British government secrets revealed after 30 years

One of the great rituals of British life – at least for us history junkies – is the annual unsealing of official records. Most British government deliberations are locked away for 30 years under rules of official secrecy. On the last working day of each year the records of 30 years ago are released for the first time by the National Archives.

This year's released papers are particularly relevant.

Last summer, as the country got to grips with government imposed austerity cuts, riots tore across some of England's largest cities. Thirty years ago, as the country languished in recession brought about by sudden cuts to government expenditure, riots tore across some of England's largest cities.

The worst of the 1981 riots took place in Liverpool. Cabinet papers released today show that then Prime Minister Margaret Thatcher, was being given contradictory advice about what to do in Liverpool. Her chancellor of the exchequer, Geoffrey Howe, worried about how to spend limited government resources told her to abandon the city to "managed decline." Her environment minister, Michael Heseltine argued for greater resources. He was shocked by the poverty and alienation he found in the inner city.
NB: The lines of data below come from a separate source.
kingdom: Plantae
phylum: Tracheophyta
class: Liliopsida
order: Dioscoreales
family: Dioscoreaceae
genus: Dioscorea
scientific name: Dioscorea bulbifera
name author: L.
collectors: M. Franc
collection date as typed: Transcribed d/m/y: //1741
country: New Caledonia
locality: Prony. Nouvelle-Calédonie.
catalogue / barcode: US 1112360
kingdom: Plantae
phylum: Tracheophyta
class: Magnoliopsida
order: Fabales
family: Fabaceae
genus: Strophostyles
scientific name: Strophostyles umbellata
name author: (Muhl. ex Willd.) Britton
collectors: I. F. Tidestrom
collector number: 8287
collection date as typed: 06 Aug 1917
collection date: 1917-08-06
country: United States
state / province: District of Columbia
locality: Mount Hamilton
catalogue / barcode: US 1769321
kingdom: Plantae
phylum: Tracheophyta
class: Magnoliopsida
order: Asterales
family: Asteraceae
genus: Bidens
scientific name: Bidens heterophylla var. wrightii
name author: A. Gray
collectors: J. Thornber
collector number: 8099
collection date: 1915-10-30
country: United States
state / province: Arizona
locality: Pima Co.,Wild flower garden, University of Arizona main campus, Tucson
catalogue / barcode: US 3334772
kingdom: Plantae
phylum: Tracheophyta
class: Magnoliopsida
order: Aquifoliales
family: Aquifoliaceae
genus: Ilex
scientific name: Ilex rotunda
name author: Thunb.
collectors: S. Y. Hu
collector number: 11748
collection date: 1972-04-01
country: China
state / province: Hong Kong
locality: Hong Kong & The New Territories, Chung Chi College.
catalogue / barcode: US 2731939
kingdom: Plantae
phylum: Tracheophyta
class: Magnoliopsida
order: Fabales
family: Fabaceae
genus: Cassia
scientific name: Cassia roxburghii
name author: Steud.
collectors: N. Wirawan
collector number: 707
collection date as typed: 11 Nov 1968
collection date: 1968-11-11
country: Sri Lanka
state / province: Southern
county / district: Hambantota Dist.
In the end, Liverpool wasn't completely abandoned. It was regenerated via cultural investment in new museums and other arts infrastructure and by funding for Liverpool university. But that didn't really get into full swing until the Labour government of Tony Blair took office in 1997.

The other key paper released has to do with the IRA. Thirty years ago Bobby Sands and others went on hunger strike in the Maze prison. Their demand was that they be treated as political prisoners. A single copy of notes of a cabinet discussion shows the government aware of "increasingly disturbing signs of an erosion of international confidence in British policy."

The Guardian's report is excellent and contains this summary of Thatcher winding up the conversation, "further thought would need to be given to all possible courses of action in regard to Northern Ireland, however difficult or unpalatable".

Practical rather than implacable is not how we always think of the Iron Lady. This is the kind of real history missing from the new film about Mrs. T starring Meryl Streep, by the way.